» Task brief: Work out the number of lines in the records that include the word "Tayge"; reply with that number alone.

Data records:
::::::

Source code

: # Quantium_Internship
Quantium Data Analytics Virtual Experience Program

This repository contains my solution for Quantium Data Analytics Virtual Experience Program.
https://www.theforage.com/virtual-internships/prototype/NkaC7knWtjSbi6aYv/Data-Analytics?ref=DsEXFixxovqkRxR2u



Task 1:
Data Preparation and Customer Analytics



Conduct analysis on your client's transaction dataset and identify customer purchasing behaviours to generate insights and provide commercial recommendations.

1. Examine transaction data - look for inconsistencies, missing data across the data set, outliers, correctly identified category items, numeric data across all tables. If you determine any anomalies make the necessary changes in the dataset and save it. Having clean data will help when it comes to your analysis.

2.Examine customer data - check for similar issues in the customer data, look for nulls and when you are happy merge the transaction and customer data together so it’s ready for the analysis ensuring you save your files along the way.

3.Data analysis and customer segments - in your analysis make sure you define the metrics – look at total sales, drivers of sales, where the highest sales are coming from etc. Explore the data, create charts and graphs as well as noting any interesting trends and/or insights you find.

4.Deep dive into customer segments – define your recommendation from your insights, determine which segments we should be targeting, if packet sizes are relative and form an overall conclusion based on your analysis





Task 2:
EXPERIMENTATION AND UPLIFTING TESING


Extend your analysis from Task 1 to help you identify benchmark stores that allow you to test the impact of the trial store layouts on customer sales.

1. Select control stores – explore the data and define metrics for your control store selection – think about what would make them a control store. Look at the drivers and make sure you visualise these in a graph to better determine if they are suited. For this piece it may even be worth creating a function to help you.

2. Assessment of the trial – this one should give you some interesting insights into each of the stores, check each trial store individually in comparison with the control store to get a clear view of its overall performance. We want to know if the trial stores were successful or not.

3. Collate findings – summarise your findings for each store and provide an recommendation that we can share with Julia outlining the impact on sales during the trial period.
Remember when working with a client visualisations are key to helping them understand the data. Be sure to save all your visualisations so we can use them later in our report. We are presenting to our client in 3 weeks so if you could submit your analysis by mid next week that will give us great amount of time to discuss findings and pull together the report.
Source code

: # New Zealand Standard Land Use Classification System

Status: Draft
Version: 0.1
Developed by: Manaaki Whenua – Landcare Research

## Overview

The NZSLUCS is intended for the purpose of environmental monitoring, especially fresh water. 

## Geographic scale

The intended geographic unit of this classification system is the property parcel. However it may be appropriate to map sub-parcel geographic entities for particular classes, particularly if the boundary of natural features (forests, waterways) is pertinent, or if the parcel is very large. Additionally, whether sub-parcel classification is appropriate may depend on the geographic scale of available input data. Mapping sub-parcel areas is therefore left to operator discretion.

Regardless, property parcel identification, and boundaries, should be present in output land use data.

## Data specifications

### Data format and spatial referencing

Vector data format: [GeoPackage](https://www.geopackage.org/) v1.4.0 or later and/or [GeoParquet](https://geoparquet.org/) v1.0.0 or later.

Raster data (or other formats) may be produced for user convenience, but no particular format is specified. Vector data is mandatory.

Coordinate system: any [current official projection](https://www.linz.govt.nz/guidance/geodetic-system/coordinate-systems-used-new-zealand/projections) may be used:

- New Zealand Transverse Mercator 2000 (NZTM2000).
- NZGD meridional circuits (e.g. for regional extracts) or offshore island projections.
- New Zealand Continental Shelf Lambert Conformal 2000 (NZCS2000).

::::::

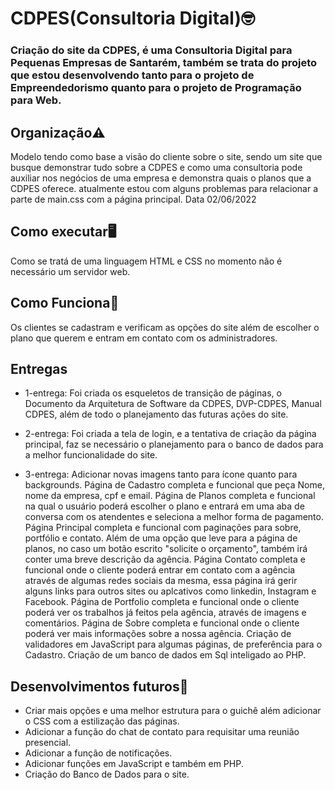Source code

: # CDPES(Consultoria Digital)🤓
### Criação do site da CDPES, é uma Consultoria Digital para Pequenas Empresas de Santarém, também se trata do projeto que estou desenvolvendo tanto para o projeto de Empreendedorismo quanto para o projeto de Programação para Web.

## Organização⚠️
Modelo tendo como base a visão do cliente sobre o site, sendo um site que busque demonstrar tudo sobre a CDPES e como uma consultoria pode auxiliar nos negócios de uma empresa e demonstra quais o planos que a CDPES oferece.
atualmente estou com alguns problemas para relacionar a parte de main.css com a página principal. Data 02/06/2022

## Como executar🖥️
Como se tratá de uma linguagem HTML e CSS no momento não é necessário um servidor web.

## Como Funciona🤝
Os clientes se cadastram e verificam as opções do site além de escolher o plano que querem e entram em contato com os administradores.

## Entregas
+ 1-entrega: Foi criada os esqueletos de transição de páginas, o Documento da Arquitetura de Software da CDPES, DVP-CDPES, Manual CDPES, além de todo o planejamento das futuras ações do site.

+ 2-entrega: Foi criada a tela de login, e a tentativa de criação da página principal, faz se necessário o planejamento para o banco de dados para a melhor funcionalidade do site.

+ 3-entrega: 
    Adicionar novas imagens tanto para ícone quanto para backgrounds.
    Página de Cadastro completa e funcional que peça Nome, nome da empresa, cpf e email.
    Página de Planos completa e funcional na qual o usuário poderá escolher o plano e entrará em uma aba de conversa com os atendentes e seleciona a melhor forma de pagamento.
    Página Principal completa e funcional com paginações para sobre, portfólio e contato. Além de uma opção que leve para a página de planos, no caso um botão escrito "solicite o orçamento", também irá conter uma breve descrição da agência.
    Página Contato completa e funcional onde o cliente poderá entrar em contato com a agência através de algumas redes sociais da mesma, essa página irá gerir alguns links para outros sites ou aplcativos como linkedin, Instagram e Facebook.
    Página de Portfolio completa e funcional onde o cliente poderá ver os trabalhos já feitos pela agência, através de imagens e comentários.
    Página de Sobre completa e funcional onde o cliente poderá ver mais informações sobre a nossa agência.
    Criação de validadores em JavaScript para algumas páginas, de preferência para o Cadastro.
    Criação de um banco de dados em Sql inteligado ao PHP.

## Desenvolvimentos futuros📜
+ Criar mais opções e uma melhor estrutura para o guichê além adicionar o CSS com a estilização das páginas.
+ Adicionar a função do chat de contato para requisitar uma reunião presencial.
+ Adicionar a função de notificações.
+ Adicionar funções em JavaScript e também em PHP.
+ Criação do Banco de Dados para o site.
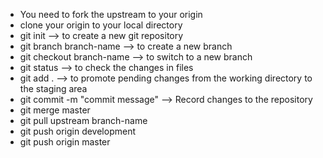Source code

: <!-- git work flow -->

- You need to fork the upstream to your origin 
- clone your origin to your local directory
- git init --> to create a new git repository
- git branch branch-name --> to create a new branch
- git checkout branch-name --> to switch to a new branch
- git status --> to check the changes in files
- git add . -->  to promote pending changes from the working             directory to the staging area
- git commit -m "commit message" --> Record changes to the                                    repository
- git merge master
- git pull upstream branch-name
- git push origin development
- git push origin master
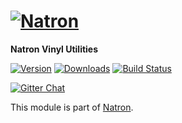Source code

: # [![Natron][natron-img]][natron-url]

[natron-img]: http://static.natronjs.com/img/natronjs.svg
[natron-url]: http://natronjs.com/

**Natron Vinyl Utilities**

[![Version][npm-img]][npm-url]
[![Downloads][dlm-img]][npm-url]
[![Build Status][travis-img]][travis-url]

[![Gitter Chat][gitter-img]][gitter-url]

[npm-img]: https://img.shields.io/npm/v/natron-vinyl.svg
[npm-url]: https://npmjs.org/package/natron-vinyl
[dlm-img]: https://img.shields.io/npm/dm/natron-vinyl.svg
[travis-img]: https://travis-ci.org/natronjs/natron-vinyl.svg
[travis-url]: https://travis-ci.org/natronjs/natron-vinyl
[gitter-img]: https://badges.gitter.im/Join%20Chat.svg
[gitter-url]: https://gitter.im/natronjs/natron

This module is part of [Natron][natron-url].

::::::

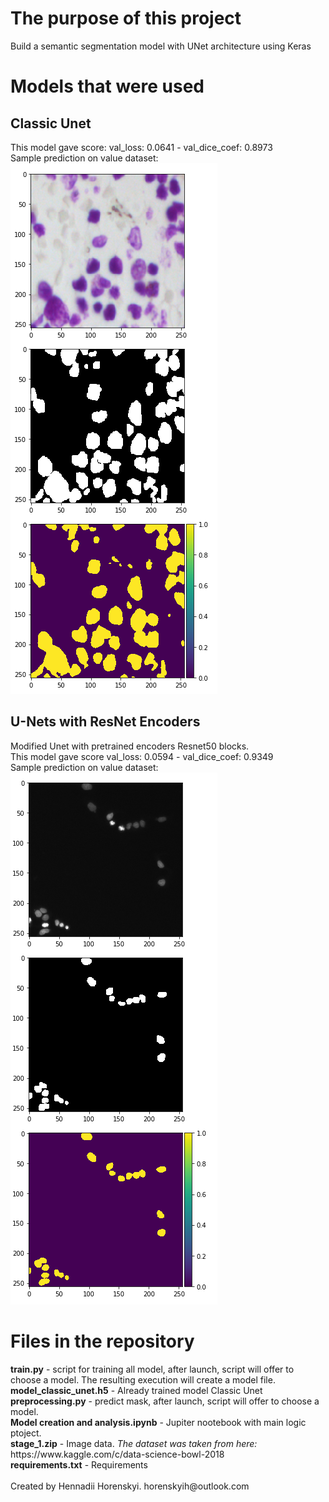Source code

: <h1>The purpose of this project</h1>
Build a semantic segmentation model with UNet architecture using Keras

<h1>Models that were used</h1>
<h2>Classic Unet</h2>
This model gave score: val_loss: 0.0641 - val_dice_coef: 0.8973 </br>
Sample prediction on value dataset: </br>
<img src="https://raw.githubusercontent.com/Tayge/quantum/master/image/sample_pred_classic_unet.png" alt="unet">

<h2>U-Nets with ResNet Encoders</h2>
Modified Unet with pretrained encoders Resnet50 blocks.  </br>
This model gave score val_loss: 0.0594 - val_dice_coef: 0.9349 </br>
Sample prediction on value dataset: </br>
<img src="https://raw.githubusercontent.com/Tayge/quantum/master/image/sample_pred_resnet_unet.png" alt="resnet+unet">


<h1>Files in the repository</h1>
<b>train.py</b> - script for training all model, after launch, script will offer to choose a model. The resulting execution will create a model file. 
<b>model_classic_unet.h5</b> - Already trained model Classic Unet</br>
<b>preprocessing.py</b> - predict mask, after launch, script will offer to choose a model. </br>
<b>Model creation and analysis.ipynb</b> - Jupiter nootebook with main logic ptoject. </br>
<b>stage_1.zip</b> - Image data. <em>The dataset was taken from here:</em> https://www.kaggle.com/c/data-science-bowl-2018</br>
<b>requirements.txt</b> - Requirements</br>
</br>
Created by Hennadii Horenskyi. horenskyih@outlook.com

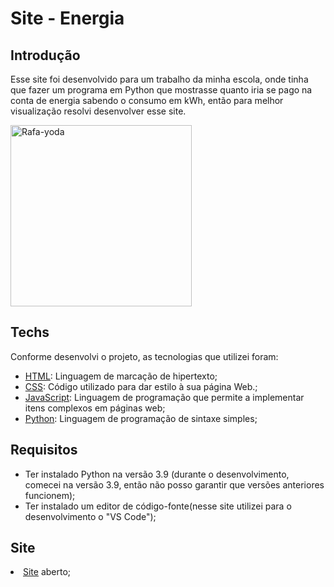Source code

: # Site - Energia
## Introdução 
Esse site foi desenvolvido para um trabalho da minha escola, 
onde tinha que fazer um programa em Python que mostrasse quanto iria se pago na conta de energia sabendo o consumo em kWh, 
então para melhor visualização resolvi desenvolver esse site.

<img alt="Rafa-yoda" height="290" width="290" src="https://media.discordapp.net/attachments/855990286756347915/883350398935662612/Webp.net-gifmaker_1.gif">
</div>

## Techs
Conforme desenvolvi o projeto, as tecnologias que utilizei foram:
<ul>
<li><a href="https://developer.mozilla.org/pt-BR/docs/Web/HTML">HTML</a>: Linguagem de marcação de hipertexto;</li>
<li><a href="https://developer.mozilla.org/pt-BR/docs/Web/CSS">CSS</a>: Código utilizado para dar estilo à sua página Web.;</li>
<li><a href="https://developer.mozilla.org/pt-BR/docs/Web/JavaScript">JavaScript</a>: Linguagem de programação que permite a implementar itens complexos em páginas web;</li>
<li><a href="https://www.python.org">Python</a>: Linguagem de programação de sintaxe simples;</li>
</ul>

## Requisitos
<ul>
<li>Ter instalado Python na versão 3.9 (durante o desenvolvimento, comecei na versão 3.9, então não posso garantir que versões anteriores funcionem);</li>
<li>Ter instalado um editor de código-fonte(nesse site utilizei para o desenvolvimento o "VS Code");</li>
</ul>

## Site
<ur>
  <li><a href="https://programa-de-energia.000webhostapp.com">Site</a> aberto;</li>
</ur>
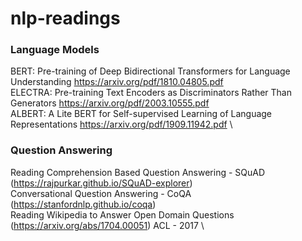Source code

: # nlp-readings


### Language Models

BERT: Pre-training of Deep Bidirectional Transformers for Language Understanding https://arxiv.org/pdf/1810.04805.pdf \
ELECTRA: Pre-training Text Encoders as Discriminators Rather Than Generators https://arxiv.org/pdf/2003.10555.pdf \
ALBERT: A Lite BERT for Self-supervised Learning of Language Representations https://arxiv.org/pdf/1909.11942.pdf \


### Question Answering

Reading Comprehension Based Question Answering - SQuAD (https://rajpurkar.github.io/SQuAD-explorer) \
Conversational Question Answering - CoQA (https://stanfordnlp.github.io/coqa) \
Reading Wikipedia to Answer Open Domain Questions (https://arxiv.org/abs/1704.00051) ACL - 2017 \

::::::

» Task output: 2